◆ OBJECTIVE: Please write out the rows below again, changing "common name" to "vernacular name" and leaving everything else unchanged.

Saved entries:
────────────────────

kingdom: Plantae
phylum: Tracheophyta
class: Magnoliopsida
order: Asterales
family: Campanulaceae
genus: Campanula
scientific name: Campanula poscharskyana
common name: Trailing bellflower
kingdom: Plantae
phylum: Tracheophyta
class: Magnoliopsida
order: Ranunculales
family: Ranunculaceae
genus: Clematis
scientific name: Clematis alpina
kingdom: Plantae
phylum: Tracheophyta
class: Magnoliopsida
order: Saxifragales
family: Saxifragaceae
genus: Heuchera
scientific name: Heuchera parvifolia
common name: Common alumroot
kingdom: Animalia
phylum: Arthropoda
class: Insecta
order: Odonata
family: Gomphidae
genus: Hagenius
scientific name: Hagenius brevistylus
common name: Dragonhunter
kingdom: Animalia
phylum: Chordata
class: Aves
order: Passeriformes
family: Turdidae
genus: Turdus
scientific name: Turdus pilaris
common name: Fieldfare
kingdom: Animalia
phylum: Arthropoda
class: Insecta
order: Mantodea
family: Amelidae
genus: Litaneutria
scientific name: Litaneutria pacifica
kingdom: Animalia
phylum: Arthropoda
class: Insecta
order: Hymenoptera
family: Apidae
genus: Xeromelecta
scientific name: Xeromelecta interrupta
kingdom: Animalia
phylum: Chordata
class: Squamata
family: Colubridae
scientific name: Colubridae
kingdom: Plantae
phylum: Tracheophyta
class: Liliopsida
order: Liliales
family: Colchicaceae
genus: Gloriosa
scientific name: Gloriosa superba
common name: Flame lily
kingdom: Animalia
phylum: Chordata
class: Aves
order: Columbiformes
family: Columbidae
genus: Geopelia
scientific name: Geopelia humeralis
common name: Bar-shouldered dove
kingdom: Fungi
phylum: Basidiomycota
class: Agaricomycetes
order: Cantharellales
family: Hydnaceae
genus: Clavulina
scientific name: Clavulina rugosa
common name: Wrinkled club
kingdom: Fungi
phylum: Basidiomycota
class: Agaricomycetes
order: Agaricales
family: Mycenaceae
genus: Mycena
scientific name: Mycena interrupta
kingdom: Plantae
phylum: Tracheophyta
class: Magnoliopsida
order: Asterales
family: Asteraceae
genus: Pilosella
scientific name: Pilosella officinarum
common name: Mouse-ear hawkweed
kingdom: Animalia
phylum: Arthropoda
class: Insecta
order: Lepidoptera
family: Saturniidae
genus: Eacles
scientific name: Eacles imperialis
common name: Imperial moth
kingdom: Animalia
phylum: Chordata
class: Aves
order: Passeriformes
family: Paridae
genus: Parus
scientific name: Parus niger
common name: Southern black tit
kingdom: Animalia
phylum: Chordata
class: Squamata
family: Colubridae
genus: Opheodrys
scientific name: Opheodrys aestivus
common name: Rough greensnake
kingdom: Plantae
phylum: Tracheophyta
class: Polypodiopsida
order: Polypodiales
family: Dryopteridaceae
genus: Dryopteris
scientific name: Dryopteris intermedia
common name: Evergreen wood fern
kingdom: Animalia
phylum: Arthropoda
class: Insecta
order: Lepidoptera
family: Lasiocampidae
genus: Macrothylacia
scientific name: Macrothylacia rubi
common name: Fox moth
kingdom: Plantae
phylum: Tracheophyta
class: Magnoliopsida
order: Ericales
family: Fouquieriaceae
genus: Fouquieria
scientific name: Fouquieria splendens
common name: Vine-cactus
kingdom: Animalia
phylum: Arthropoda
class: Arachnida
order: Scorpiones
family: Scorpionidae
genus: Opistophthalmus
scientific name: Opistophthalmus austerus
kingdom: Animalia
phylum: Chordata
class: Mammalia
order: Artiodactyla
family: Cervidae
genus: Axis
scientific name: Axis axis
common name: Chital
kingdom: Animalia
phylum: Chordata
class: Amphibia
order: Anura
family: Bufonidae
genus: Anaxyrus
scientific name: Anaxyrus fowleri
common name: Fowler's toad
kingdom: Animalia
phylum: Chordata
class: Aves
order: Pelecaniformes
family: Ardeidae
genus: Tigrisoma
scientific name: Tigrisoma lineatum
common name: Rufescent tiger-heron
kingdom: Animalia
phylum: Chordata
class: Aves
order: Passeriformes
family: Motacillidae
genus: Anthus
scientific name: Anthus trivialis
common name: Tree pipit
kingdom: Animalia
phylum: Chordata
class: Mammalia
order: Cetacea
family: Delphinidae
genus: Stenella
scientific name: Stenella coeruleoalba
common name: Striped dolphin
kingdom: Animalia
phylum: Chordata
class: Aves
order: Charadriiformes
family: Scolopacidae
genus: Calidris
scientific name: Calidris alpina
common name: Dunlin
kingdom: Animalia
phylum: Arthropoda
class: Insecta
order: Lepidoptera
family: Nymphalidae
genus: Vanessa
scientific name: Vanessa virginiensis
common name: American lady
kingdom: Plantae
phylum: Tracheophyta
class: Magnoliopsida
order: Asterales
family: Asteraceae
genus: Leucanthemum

────────────────────

◆ RESULT FOR THIS EXERCISE:
kingdom: Plantae
phylum: Tracheophyta
class: Magnoliopsida
order: Asterales
family: Campanulaceae
genus: Campanula
scientific name: Campanula poscharskyana
vernacular name: Trailing bellflower
kingdom: Plantae
phylum: Tracheophyta
class: Magnoliopsida
order: Ranunculales
family: Ranunculaceae
genus: Clematis
scientific name: Clematis alpina
kingdom: Plantae
phylum: Tracheophyta
class: Magnoliopsida
order: Saxifragales
family: Saxifragaceae
genus: Heuchera
scientific name: Heuchera parvifolia
vernacular name: Common alumroot
kingdom: Animalia
phylum: Arthropoda
class: Insecta
order: Odonata
family: Gomphidae
genus: Hagenius
scientific name: Hagenius brevistylus
vernacular name: Dragonhunter
kingdom: Animalia
phylum: Chordata
class: Aves
order: Passeriformes
family: Turdidae
genus: Turdus
scientific name: Turdus pilaris
vernacular name: Fieldfare
kingdom: Animalia
phylum: Arthropoda
class: Insecta
order: Mantodea
family: Amelidae
genus: Litaneutria
scientific name: Litaneutria pacifica
kingdom: Animalia
phylum: Arthropoda
class: Insecta
order: Hymenoptera
family: Apidae
genus: Xeromelecta
scientific name: Xeromelecta interrupta
kingdom: Animalia
phylum: Chordata
class: Squamata
family: Colubridae
scientific name: Colubridae
kingdom: Plantae
phylum: Tracheophyta
class: Liliopsida
order: Liliales
family: Colchicaceae
genus: Gloriosa
scientific name: Gloriosa superba
vernacular name: Flame lily
kingdom: Animalia
phylum: Chordata
class: Aves
order: Columbiformes
family: Columbidae
genus: Geopelia
scientific name: Geopelia humeralis
vernacular name: Bar-shouldered dove
kingdom: Fungi
phylum: Basidiomycota
class: Agaricomycetes
order: Cantharellales
family: Hydnaceae
genus: Clavulina
scientific name: Clavulina rugosa
vernacular name: Wrinkled club
kingdom: Fungi
phylum: Basidiomycota
class: Agaricomycetes
order: Agaricales
family: Mycenaceae
genus: Mycena
scientific name: Mycena interrupta
kingdom: Plantae
phylum: Tracheophyta
class: Magnoliopsida
order: Asterales
family: Asteraceae
genus: Pilosella
scientific name: Pilosella officinarum
vernacular name: Mouse-ear hawkweed
kingdom: Animalia
phylum: Arthropoda
class: Insecta
order: Lepidoptera
family: Saturniidae
genus: Eacles
scientific name: Eacles imperialis
vernacular name: Imperial moth
kingdom: Animalia
phylum: Chordata
class: Aves
order: Passeriformes
family: Paridae
genus: Parus
scientific name: Parus niger
vernacular name: Southern black tit
kingdom: Animalia
phylum: Chordata
class: Squamata
family: Colubridae
genus: Opheodrys
scientific name: Opheodrys aestivus
vernacular name: Rough greensnake
kingdom: Plantae
phylum: Tracheophyta
class: Polypodiopsida
order: Polypodiales
family: Dryopteridaceae
genus: Dryopteris
scientific name: Dryopteris intermedia
vernacular name: Evergreen wood fern
kingdom: Animalia
phylum: Arthropoda
class: Insecta
order: Lepidoptera
family: Lasiocampidae
genus: Macrothylacia
scientific name: Macrothylacia rubi
vernacular name: Fox moth
kingdom: Plantae
phylum: Tracheophyta
class: Magnoliopsida
order: Ericales
family: Fouquieriaceae
genus: Fouquieria
scientific name: Fouquieria splendens
vernacular name: Vine-cactus
kingdom: Animalia
phylum: Arthropoda
class: Arachnida
order: Scorpiones
family: Scorpionidae
genus: Opistophthalmus
scientific name: Opistophthalmus austerus
kingdom: Animalia
phylum: Chordata
class: Mammalia
order: Artiodactyla
family: Cervidae
genus: Axis
scientific name: Axis axis
vernacular name: Chital
kingdom: Animalia
phylum: Chordata
class: Amphibia
order: Anura
family: Bufonidae
genus: Anaxyrus
scientific name: Anaxyrus fowleri
vernacular name: Fowler's toad
kingdom: Animalia
phylum: Chordata
class: Aves
order: Pelecaniformes
family: Ardeidae
genus: Tigrisoma
scientific name: Tigrisoma lineatum
vernacular name: Rufescent tiger-heron
kingdom: Animalia
phylum: Chordata
class: Aves
order: Passeriformes
family: Motacillidae
genus: Anthus
scientific name: Anthus trivialis
vernacular name: Tree pipit
kingdom: Animalia
phylum: Chordata
class: Mammalia
order: Cetacea
family: Delphinidae
genus: Stenella
scientific name: Stenella coeruleoalba
vernacular name: Striped dolphin
kingdom: Animalia
phylum: Chordata
class: Aves
order: Charadriiformes
family: Scolopacidae
genus: Calidris
scientific name: Calidris alpina
vernacular name: Dunlin
kingdom: Animalia
phylum: Arthropoda
class: Insecta
order: Lepidoptera
family: Nymphalidae
genus: Vanessa
scientific name: Vanessa virginiensis
vernacular name: American lady
kingdom: Plantae
phylum: Tracheophyta
class: Magnoliopsida
order: Asterales
family: Asteraceae
genus: Leucanthemum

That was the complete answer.